When String Bean was three months old, I took her into work to show her around. I’d decided to make my maternity leave permanent and needed to sign some paperwork, and everyone had been asking when they’d get to see her. She was a fussy baby in general, a mama’s girl who wanted nothing to do with strangers, but on that visit she was surprisingly calm, sleeping through most of it as one coworker after another came by to coo at her. One woman, Mary, one of the funny ones I was sure to miss after quitting, asked how she was sleeping at night. A miraculous thing happened at three months old. String Bean discovered her thumb. Sure, now that her bite is getting messed up from thumb-sucking, it isn’t so cute, not to mention the germs I imagine on her thumb every time I watch her slide it into her mouth.

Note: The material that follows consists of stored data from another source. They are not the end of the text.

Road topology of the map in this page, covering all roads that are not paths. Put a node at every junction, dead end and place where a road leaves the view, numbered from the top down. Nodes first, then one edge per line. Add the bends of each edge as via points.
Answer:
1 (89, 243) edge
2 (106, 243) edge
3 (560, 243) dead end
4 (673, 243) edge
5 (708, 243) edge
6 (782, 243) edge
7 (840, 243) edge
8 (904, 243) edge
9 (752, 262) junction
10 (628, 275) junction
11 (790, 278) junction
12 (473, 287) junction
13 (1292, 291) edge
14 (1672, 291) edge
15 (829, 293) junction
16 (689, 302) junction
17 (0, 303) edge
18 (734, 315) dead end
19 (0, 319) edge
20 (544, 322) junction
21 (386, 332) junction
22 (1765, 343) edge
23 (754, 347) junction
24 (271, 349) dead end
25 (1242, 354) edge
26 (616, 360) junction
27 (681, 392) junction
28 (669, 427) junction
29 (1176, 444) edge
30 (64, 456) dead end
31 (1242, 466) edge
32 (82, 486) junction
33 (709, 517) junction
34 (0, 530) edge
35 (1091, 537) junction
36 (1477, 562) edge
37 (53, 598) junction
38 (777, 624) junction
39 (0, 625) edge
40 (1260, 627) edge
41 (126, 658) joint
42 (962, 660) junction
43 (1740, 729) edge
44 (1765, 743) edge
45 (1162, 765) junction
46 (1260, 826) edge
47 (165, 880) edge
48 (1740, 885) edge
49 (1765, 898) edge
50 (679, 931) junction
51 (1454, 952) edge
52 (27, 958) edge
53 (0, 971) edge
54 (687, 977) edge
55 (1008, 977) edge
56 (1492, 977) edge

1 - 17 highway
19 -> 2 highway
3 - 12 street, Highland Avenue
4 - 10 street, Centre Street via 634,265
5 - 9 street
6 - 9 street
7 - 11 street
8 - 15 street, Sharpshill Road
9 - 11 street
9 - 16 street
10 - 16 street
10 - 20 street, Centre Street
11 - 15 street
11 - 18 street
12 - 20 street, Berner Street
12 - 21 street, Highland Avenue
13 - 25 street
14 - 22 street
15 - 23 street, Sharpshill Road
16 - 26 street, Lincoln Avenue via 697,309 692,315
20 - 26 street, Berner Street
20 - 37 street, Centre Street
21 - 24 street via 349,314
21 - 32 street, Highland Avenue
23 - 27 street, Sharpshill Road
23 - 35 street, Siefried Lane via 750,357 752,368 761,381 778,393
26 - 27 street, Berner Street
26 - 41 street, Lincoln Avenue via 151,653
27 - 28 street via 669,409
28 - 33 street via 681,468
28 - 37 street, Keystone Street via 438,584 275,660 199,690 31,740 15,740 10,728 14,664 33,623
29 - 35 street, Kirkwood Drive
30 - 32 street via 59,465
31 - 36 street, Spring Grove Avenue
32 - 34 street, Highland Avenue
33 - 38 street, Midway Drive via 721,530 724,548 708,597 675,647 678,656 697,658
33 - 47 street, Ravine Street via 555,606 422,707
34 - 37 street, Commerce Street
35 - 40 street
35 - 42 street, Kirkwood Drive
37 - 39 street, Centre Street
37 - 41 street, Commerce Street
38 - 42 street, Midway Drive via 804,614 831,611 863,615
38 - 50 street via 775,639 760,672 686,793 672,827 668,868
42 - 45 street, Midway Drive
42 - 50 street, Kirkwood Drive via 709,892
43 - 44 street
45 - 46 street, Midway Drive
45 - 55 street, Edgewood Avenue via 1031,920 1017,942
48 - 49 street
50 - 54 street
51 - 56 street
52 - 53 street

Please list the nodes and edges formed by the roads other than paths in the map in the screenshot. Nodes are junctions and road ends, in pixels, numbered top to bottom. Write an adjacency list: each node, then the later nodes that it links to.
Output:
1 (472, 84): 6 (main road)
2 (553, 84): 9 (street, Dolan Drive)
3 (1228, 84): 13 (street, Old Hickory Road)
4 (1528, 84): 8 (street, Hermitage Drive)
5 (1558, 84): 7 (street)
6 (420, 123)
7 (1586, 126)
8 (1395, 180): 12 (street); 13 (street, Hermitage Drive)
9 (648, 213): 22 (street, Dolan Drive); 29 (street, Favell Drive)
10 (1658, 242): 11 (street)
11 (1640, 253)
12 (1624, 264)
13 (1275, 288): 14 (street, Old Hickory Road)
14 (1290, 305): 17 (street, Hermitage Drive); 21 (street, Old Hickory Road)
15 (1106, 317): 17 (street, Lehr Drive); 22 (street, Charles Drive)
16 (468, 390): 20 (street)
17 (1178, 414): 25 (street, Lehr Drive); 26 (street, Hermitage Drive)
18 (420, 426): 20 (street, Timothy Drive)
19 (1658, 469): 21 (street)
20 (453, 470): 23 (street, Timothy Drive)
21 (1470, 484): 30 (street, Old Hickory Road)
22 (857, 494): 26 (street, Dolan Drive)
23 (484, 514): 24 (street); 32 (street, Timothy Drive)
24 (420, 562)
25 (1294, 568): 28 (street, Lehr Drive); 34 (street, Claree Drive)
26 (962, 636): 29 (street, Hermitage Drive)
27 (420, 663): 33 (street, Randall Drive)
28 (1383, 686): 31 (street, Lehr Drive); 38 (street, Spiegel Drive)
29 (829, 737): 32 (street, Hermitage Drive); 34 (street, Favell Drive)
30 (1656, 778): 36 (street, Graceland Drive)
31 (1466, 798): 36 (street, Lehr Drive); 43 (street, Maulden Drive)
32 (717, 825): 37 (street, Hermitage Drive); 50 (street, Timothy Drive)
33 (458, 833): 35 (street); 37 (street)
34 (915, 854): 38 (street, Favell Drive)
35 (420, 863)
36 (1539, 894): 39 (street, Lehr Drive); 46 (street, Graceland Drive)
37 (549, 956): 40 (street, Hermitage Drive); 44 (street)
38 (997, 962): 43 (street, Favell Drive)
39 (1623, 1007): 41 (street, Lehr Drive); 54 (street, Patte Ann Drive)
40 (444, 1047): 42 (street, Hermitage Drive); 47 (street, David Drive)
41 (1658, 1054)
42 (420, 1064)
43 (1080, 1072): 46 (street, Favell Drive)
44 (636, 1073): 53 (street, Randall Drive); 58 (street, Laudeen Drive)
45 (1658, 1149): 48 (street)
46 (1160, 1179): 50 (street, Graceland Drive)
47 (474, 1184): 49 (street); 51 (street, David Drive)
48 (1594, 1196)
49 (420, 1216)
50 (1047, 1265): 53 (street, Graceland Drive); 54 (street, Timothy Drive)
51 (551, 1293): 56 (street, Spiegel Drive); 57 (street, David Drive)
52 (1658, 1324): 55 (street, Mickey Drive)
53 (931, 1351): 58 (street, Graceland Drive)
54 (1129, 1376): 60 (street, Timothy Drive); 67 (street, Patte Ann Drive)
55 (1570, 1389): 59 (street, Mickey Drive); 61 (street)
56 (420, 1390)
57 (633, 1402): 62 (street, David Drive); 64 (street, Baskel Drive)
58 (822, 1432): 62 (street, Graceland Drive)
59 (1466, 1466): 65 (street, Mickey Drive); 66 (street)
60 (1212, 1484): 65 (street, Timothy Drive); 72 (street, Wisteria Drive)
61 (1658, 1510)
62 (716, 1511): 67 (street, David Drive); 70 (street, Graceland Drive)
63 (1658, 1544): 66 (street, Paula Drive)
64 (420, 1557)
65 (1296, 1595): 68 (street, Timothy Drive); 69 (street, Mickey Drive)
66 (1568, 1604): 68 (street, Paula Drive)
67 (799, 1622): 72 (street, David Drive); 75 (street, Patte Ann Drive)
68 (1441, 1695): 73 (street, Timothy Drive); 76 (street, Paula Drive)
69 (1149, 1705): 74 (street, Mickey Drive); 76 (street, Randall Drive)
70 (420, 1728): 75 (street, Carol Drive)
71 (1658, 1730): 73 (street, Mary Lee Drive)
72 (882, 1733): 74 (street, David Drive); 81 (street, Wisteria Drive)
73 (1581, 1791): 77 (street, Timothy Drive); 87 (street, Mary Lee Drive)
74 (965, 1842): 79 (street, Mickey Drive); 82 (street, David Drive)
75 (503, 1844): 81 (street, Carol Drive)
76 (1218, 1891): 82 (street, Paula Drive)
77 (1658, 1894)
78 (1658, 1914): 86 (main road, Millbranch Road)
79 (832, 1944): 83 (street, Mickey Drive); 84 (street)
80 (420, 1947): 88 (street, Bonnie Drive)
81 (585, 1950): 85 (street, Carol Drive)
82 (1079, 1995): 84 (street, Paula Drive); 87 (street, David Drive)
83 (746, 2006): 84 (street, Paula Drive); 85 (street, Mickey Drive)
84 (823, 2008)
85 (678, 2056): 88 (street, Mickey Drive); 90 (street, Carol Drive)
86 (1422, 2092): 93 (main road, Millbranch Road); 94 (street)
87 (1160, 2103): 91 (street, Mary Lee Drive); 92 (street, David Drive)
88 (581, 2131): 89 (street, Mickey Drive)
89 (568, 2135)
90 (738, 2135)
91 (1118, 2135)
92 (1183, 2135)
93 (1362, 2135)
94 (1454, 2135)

But at three months old, thumb-sucking meant self-soothing, and she suddenly started sleeping in a solid block of five or six hours, what we considered to be “through the night” in our sleep-deprived states.
“Wow, that’s great!” Mary said, “Sleeping through the night already. I don’t think my kids slept through the night consistently until they were eight years old.”
Her comment struck me as funny, an obvious joke. Of course kids sleep through the night before they are eight years old. Don’t they? Well, I have a five-year-old and a three-year-old and I’d say it’s a 50/50 chance each night whether I get a full night’s sleep or have to get up with one of them in the night. Last night I was up with Peanut three times due to nightmares and her generally not feeling well. That’s like having a newborn again. If Mary was right, does that mean I only have three more years of interrupted sleep before I’m only getting up semi-regularly with one child? I certainly hope so. Because I miss it. Sleep.